Wallonie

Musée de la photo de Charleroi: avis aux amateurs

A côté des plus grands noms de la photographie mondiale, le musée de Mont-sur-Marchienne, près de Charleroi, présente actuellement “En dilettante. Histoire et petites histoires de la photographie amateur”. 6000m2 de salles et de parc à découvrir.

CHARLEROI musée de la photo

A six kilomètres du Bois du Cazier, se trouve le musée de la photographie le plus vaste d’Europe : 6000 m2 de salles, de déambulation et de parc, une collection de 100 000 photos dont plus de 800 en exposition permanente en font un détour marquant et enthousiasmant. Cette fois, c’est un ancien carmel, également situé aux abords de Charleroi, à Mont-sur-Marchienne, qui a été métamorphosé.

Les photos de Magritte (oui, le peintre), Doisneau, Brassaï, Dorothea Lange, William Klein, Marc Riboud, Robert Mapplethorpe et tant d’autres font vibrer. Les collections des XIXe et XXe siècles entrecroisent ordre chronologique et thématiques. 

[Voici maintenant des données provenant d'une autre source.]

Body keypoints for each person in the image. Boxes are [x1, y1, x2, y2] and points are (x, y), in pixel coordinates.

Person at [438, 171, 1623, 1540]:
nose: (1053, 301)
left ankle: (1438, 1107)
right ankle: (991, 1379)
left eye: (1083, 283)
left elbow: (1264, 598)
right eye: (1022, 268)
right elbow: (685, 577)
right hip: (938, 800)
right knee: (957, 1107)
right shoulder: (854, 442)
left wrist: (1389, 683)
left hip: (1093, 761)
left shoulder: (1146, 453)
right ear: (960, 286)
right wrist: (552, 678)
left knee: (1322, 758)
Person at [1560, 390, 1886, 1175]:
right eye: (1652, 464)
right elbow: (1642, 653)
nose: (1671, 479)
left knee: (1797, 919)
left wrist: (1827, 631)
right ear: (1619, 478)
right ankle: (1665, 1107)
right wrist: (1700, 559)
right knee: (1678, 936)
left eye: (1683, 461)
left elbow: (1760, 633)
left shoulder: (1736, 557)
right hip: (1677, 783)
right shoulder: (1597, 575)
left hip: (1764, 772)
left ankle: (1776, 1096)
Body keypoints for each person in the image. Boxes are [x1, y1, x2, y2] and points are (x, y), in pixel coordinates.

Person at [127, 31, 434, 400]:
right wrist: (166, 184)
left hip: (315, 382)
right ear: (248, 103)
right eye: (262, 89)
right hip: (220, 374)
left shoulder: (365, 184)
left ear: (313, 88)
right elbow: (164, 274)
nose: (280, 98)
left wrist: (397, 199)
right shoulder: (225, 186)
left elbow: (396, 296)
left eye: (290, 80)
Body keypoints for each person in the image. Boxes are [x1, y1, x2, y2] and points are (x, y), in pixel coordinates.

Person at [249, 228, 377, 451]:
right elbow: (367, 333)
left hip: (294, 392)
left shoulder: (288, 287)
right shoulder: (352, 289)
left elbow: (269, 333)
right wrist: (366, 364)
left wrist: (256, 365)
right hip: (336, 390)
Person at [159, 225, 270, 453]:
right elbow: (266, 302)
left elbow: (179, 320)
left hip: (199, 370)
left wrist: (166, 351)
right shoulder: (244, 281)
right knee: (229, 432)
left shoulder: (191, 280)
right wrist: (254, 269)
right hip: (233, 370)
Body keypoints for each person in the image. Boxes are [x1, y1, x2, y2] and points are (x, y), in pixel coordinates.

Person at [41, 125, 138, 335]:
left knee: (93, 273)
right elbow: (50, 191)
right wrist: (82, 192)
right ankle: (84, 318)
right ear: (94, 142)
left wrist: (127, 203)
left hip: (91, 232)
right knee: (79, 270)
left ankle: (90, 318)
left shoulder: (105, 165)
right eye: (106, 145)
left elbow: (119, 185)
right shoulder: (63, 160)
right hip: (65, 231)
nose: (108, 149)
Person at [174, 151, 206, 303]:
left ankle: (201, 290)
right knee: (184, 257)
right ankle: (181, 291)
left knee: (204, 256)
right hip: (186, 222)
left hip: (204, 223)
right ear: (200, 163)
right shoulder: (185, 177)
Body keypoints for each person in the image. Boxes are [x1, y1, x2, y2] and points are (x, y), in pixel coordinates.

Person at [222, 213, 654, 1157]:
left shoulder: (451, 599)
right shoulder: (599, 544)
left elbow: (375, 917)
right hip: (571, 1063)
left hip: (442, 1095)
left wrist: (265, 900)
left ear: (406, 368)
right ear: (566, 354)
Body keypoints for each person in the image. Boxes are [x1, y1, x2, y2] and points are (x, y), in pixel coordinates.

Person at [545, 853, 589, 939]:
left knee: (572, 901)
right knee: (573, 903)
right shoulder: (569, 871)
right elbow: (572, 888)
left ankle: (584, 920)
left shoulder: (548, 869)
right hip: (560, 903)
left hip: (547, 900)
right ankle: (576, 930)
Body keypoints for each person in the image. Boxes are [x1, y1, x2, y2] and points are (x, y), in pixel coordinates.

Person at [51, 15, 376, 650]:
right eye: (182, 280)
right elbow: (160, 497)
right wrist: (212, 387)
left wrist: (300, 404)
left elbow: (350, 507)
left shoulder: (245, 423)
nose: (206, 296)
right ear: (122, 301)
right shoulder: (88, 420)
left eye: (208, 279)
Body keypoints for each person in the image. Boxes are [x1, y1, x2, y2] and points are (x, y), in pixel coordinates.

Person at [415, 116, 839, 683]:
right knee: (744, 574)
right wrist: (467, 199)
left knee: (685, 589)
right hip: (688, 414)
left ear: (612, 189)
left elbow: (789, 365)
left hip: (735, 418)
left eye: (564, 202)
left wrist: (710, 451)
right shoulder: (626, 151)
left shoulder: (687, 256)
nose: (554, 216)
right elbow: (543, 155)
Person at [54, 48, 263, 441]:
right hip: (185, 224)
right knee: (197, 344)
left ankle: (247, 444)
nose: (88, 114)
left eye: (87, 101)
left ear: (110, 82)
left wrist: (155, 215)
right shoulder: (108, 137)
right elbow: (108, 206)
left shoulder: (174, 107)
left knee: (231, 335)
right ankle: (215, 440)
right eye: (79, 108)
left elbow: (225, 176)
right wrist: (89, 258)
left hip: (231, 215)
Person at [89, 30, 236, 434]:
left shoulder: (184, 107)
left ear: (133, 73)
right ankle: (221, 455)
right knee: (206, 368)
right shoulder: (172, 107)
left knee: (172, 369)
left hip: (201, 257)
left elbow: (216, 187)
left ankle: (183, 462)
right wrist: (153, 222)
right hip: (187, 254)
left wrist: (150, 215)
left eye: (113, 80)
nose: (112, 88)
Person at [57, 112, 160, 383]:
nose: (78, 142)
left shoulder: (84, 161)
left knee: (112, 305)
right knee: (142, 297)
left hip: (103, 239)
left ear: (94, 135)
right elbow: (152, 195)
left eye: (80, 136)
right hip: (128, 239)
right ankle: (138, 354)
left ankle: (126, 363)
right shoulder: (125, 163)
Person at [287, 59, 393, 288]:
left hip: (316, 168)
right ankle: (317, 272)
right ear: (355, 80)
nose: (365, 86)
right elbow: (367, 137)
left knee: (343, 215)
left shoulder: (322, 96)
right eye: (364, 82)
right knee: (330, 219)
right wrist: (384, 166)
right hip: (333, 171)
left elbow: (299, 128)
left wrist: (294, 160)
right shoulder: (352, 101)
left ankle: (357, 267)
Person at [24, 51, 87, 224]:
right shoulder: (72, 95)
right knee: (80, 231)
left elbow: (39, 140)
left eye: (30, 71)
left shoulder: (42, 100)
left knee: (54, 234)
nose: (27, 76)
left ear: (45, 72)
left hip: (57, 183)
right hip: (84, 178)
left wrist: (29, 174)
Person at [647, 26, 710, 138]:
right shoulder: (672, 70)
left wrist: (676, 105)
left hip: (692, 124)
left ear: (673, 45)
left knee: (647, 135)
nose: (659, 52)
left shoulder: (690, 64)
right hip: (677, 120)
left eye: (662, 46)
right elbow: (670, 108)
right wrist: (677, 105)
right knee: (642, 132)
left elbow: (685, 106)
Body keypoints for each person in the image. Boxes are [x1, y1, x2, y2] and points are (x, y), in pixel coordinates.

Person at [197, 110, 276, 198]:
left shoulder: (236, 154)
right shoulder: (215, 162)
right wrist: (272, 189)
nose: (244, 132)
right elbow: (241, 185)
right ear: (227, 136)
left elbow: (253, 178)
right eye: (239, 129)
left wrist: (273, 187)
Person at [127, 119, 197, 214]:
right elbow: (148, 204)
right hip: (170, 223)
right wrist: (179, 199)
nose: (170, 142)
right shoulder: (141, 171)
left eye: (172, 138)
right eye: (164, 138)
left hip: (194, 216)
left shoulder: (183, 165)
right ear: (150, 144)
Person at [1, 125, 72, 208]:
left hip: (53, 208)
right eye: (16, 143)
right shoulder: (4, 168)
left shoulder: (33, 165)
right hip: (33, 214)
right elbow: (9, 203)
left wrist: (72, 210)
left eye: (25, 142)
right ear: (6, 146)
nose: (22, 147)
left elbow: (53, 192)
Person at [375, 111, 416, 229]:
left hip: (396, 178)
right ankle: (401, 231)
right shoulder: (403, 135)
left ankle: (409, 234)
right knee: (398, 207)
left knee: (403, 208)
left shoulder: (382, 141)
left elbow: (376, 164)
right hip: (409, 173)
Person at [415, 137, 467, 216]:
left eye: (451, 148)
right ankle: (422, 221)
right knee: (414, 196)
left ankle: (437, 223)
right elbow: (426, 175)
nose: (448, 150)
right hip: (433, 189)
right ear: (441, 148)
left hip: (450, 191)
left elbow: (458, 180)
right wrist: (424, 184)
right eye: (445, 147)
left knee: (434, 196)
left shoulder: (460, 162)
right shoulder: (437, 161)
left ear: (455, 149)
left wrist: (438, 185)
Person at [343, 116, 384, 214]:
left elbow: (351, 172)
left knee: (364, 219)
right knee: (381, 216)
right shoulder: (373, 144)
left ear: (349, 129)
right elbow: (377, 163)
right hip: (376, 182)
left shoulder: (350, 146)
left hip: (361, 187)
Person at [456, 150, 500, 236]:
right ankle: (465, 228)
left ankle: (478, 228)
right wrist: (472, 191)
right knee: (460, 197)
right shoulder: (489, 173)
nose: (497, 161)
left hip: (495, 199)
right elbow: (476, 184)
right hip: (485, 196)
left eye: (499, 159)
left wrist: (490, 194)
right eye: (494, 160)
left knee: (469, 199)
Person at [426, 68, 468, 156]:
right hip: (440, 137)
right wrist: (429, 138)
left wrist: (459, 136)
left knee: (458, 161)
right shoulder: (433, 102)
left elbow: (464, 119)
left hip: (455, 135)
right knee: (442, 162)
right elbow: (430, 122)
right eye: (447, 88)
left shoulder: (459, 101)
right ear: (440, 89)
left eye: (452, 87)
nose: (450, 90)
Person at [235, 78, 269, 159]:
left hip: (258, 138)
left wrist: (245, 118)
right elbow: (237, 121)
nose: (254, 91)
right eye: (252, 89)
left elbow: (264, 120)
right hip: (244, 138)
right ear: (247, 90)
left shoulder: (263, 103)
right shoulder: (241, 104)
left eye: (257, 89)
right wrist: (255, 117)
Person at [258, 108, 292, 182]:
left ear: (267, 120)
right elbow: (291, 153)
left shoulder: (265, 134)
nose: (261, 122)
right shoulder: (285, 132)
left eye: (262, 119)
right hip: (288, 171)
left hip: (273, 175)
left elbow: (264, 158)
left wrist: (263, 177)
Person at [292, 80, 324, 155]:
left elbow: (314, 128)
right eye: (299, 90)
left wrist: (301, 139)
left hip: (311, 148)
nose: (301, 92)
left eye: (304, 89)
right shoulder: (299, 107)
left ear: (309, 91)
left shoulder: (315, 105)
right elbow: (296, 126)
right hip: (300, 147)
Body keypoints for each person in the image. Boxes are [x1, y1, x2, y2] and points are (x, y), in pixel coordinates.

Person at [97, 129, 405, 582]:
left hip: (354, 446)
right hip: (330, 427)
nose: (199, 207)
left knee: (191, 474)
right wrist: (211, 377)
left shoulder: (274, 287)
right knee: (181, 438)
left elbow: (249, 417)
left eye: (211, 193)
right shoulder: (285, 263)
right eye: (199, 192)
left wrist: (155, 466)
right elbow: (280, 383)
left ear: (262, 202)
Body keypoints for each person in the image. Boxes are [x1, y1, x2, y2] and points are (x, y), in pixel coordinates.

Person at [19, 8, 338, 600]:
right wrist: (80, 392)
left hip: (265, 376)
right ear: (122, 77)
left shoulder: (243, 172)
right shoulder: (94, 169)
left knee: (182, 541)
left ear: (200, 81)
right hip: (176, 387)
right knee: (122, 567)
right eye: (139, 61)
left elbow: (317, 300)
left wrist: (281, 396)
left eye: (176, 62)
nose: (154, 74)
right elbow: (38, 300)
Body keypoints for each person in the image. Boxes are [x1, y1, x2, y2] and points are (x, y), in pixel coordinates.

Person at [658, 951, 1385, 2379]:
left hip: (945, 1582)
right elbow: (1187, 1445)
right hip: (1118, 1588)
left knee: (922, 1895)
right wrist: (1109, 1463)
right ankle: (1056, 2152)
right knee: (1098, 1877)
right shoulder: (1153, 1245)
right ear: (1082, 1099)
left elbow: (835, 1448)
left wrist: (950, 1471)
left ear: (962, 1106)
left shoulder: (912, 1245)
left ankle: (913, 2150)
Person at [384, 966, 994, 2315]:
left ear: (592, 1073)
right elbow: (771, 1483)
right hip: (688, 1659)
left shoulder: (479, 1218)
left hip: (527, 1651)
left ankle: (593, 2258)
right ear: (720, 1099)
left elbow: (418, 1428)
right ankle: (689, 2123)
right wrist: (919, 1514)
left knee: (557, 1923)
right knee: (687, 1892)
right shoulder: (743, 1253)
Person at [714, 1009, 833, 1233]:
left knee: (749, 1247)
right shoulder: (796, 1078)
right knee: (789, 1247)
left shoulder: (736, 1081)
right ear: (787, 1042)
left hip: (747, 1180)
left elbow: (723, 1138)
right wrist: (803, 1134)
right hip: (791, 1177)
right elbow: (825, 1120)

Le musée prolonge d’ailleurs cette fibre pour les interrogations contemporaines. Comment saluer tous ces formidables amateurs qui ont capturé des instants de vie, en galérant (tant le matériel était encombrant et coûteux au départ), puis en se lançant avec un Kodak et autres appareils photos? Réponse: grâce à l’exposition temporaire “En dilettante. Histoire et petites histoires de la photographie amateur”, présentée jusqu’au 18 septembre et réalisée avec la complicité notamment de La Conserverie à Metz. Environ 250 images s’invitent chez des anonymes qu’on pourrait presque reconnaître tout en dévoilant, parallèlement, le processus créatif.

Les impasses de Paris et Wuhan par-delà l’écran

Jusqu’au 18 septembre toujours, le musée de la photographie-Centre d’art contemporain de la Fédération Wallonie-Bruxelles (son nom complet) présente aussi l’oeuvre de deux artistes belges: “Paris Impasse”, de Karin Borghouts qui a répertorié toutes les impasses de la capitale française, photographiant près de 400 d’entre elles selon la même technique, et  “Wuhan radiography”, de Simon Vansteenwinckel, également graphiste, dont les images ont été réalisées durant le confinement via l’écran.

Enfin, ces quelques précisions en vrac: pour trouver le musée, il vaut mieux entrer dans le GPS la place des Essarts à Mont-sur-Marchienne. Une fois sur place, le Café du musée vaut la pause. Il est simple, bon et sympathique avec, en prime, une vue sur le parc de 85 ares riche d’arbres remarquables… et d’un mur de photos bien sûr.